What may qualify for reporting/billing with modifier 78?

  • Treatment of complications that requires a return to an operating room (OR). For example, control of hemorrhage is a usual and necessary component of a surgical procedure in the operating room and is not separately reportable. Control of post-operative hemorrhage is also not separately reportable unless the patient must be returned to the operating room for treatment. In the latter case, the control of hemorrhage may be separately reportable with modifier 78.

  • A patient on multiple blood thinners had Mohs micrographic surgery (MMS) with flap repair on Monday. The patient presents with expanding hematoma the next day, which is incised and drained (I&D) and packed. Modifier 78 is appended to the unplanned return to the procedure room during which the hematoma is incised, drained, and packed.

    • Additional procedure related to the first (not meeting the definition for modifier 58 use).

Modifier 79

When the dermatologist or NPC needs to indicate that the performance of a procedure or service during the post-operative period was unrelated to the original procedure, the service or procedure can be reported by appending modifier 79 Unrelated Procedure or Service by the Same Physician or Other Qualified Health Care Professional to the subsequent/unrelated procedure or service, that is performed during the post-operative period of the initial procedure.

Key points for using modifier 79

This modifier is reported when a patient returns to the operating or procedure room for an unplanned procedure unrelated to the initial procedure. Other points to consider when reporting modifier 79 include:

  • The subsequent procedure is unrelated to the original procedure.

  • It occurs during the post-operative period of the initial procedure (global period).

  • The procedure is medically necessary and distinct from the original procedure.

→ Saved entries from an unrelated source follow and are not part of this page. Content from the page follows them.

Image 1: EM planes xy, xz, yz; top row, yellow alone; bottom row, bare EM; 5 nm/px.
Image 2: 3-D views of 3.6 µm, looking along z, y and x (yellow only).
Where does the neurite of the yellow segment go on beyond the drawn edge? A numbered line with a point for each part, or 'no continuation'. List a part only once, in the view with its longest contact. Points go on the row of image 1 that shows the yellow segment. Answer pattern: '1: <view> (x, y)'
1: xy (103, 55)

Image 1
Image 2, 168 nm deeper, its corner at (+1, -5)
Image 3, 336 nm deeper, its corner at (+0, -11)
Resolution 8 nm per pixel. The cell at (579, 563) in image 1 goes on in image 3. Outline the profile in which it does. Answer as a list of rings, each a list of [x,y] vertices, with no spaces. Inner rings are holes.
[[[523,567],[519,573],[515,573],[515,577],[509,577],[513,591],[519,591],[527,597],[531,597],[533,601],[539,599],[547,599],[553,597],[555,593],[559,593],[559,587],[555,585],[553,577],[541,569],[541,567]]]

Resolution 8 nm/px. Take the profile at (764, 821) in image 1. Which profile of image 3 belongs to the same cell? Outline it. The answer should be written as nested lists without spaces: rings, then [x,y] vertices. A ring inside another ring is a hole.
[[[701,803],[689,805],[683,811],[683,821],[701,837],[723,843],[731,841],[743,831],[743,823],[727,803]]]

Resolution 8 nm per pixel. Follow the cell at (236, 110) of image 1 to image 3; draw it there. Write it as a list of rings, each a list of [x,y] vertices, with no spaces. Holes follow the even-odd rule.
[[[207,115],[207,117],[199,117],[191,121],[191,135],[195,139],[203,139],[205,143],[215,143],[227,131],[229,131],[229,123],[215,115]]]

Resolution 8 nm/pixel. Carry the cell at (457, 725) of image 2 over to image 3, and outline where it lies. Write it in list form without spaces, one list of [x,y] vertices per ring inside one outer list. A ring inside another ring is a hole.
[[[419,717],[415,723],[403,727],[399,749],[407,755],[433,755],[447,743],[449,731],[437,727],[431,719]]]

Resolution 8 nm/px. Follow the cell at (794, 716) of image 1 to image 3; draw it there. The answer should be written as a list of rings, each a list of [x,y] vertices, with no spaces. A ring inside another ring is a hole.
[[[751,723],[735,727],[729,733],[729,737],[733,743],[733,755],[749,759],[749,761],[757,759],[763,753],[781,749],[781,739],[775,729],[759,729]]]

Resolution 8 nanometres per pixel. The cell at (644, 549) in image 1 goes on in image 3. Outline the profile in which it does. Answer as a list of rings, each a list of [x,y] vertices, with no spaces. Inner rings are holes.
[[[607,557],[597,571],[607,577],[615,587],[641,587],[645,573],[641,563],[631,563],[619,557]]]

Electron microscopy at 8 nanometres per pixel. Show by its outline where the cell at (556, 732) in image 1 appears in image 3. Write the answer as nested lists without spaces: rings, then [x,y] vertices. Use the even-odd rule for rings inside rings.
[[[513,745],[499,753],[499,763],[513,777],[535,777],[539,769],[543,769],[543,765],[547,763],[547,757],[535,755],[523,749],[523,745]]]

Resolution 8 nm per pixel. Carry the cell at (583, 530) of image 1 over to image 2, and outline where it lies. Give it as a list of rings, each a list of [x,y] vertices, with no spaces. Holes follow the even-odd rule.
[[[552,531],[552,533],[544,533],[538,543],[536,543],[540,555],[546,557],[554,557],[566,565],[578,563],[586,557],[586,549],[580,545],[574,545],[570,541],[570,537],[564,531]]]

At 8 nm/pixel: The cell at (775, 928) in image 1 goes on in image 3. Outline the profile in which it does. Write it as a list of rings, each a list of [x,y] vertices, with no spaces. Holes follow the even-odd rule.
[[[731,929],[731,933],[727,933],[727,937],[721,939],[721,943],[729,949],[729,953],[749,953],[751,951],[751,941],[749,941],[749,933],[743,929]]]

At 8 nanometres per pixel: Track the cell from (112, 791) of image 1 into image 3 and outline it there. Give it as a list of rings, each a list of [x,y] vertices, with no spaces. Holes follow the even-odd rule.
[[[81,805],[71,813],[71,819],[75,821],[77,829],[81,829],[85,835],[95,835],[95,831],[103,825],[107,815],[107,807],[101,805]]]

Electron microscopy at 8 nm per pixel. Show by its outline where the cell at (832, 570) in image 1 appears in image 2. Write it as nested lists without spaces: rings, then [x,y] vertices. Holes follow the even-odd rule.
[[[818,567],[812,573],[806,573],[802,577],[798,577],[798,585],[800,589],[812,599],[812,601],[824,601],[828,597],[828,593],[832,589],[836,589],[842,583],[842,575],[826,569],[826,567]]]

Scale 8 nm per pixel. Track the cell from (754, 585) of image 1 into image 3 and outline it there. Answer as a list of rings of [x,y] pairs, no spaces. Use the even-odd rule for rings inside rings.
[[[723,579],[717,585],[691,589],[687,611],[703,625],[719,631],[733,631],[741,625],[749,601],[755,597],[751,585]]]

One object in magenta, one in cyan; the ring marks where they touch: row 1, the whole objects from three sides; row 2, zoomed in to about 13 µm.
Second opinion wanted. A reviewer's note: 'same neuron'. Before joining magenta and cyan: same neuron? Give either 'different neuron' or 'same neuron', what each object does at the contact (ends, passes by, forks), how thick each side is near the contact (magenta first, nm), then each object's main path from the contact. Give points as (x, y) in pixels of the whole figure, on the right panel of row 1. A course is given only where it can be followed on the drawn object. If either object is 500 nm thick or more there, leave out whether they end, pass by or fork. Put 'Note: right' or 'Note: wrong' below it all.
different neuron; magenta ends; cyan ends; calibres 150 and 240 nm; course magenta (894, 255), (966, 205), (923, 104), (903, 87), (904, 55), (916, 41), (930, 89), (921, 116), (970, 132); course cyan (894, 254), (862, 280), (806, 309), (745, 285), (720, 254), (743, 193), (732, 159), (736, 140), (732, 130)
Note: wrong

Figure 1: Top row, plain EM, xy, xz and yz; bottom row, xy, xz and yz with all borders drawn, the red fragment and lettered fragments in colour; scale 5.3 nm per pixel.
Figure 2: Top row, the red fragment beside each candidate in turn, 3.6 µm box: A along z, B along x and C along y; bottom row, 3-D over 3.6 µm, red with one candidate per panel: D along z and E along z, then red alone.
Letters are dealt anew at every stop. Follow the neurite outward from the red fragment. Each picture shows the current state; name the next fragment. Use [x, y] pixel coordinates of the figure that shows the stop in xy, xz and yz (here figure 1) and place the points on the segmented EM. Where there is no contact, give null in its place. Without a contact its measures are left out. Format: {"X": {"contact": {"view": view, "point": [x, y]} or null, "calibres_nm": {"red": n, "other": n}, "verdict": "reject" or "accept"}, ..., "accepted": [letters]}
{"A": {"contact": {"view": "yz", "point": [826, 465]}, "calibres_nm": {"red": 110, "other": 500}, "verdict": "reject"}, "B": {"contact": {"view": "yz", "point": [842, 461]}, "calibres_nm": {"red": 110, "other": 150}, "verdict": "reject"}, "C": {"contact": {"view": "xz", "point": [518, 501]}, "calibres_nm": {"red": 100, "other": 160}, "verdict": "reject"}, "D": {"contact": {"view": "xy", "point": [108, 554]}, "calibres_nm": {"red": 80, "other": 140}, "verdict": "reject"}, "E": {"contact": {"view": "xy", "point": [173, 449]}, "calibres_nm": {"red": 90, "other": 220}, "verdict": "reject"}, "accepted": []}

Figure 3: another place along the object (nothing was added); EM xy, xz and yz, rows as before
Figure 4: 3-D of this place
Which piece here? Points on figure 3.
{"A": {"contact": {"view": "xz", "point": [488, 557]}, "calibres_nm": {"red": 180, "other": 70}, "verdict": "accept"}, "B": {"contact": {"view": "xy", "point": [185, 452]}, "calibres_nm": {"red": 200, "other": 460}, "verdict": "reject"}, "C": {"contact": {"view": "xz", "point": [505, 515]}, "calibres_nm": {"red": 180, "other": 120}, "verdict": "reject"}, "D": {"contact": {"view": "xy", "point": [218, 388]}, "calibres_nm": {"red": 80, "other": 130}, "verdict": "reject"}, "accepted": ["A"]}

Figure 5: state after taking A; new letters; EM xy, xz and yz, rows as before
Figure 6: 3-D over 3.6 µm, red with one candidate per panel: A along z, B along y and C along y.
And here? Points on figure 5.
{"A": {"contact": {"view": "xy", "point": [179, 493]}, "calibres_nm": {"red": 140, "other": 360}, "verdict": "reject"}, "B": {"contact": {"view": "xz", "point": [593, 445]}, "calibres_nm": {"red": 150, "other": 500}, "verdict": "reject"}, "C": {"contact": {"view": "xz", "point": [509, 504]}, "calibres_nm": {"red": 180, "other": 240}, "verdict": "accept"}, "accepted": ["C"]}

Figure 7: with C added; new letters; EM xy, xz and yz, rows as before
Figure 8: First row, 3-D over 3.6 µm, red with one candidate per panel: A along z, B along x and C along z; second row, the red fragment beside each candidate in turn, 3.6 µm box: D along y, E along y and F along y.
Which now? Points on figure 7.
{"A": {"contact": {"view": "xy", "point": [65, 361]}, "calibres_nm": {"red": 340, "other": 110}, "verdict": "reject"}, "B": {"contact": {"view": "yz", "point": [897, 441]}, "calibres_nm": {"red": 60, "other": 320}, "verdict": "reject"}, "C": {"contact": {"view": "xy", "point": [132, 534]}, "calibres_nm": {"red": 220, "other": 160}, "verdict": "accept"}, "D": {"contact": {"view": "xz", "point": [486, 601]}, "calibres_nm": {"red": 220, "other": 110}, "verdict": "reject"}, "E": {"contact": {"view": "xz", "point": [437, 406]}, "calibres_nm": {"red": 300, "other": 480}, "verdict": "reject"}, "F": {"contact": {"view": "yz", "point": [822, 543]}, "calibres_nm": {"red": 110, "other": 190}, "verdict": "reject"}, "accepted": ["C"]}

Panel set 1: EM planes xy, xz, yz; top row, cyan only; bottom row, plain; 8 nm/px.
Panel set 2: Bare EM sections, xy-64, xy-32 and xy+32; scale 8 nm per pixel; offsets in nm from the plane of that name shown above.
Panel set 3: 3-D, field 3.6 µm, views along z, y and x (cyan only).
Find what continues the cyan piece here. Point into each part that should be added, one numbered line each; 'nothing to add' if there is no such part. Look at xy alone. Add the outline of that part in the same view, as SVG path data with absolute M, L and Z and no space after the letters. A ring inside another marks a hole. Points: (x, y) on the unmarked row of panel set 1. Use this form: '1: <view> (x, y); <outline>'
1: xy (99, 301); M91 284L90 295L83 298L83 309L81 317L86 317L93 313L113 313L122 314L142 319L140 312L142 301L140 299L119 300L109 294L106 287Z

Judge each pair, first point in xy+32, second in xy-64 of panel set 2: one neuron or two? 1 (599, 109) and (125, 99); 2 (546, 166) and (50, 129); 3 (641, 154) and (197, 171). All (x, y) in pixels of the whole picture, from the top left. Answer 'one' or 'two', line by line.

  • It may be performed by the same physician or other qualified health care professional who performed the initial procedure, or it could be performed by a different physician or other qualified health care professional.

What may qualify for reporting/billing with modifier 79?

  • A patient undergoes an excision of a biopsy-proven malignant lesion on the trunk and three days later returns for another excision of a biopsy-proven malignant lesion on the scalp. In this case, you would append modifier 79 to the code for the subsequent excision performed on the scalp to indicate that it is not related to the initial excision performed on the trunk. The two excised lesions, although both malignant, are located on two different anatomic sites, therefore unrelated.

  • A patient underwent an excision of an atypical nevus on the back with repair. A week later, the patient came back with an inflamed cyst on the jaw, which required a procedure to drain it. Modifier 79 is appended to the cyst drainage procedure because it was not related to the previous surgery.

It’s important to use these modifiers accurately and only when appropriate. Proper documentation is essential to support the medical necessity and appropriateness of the subsequent procedure or service during the post-operative period. Additionally, be sure to follow the specific guidelines of the payer or insurance company to ensure proper reimbursement.